In some ways Wyndham’s vision proved to be very wide of the mark, though understandably so bearing in mind the Cold War times.  He had no inkling that the USSR would fall apart thirty years after he was writing.  Instead he saw a nuclear war devastating the northern hemisphere, allowing Brazil and Australia to become dominant players.  He clearly hadn’t considered the effects of drifting nuclear fallout.  Nevil Shute had considered the possibility in his 1957 novel On the Beach, so there was no excuse for Wyndham ignoring a key implication of his scenario.

In terms of space exploration he only thinks in terms of manned travel and does not consider that unmanned probes would precede people in order to reconnoitre destinations (remarkably the Venusian expedition’s rocket is capable of horizontal atmospheric flight, a capability it has to employ in order to find a suitable landing spot, and a number are tested before one is located).  He underestimates just how long it takes to put a space project together, and the idea that a country could expect to build substantial infrastructure in space without other countries knowing what they were doing is not feasible.

He assumed, not unreasonably but incorrectly, that space stations (1990s in his scheme) would precede a moon expedition (2020s).  His view of Venus as a perpetually raining place proved to be wide of the mark, as did his assumption that plant life would exist on both Mars and Venus (and basic creatures, including lungfish, on the latter).  Most of all he is touchingly optimistic about Britain’s financial ability to mount a space programme, build a space station and have a permanent, albeit budget-priced, settlement on the moon alongside the Americans and Soviets.

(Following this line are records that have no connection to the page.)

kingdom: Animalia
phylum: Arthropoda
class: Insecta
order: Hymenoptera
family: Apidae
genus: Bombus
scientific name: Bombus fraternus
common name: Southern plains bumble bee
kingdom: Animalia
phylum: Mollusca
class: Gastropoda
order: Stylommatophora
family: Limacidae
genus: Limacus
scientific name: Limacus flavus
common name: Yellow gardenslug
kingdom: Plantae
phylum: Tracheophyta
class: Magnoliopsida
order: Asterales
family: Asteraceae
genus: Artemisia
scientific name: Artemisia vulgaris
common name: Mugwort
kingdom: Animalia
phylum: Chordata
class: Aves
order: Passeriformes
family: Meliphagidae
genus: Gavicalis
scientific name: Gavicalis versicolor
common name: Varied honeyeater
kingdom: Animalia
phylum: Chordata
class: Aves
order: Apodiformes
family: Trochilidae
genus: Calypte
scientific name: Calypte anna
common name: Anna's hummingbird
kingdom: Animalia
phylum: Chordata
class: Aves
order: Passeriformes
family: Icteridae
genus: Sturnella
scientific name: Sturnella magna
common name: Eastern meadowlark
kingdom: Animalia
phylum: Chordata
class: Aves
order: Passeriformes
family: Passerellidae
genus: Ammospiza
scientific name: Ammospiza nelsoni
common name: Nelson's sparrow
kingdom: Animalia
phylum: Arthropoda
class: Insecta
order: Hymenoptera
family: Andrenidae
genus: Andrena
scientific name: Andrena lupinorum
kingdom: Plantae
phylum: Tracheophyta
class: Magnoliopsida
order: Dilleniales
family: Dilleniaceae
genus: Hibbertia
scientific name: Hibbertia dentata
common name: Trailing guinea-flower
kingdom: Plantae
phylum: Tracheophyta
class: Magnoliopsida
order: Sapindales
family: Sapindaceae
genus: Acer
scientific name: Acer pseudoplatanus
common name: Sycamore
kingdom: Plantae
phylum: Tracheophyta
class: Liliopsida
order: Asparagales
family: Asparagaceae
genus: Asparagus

Despite the technical aspects having dated badly, and the two-dimensional characters being merely vehicles for his ideas, Wyndham’s vision of space exploration is essentially a positive one.  Even though the impetus for the move into space is undertaken to gain national advantage, ultimately the outward urge puts those national rivalries into their proper perspective.  Part of the Troon family emigrates to Brazil, changing the name to Trunho, and a branch later becomes Australian.  After Brazil ‘annexes’ space as a province, two Troon cousins cooperate to challenge its claim.  In the diplomatic row which follows the covert Australian landing on Venus, Troons are on opposing sides, and it is a result of Brazil’s defeat that Space declares independence, free of control by any single terrestrial state.  The Troons, like space itself, cannot be claimed by one country, but are international harbingers of humanity’s outward journey, representing possibly the next step in its evolution.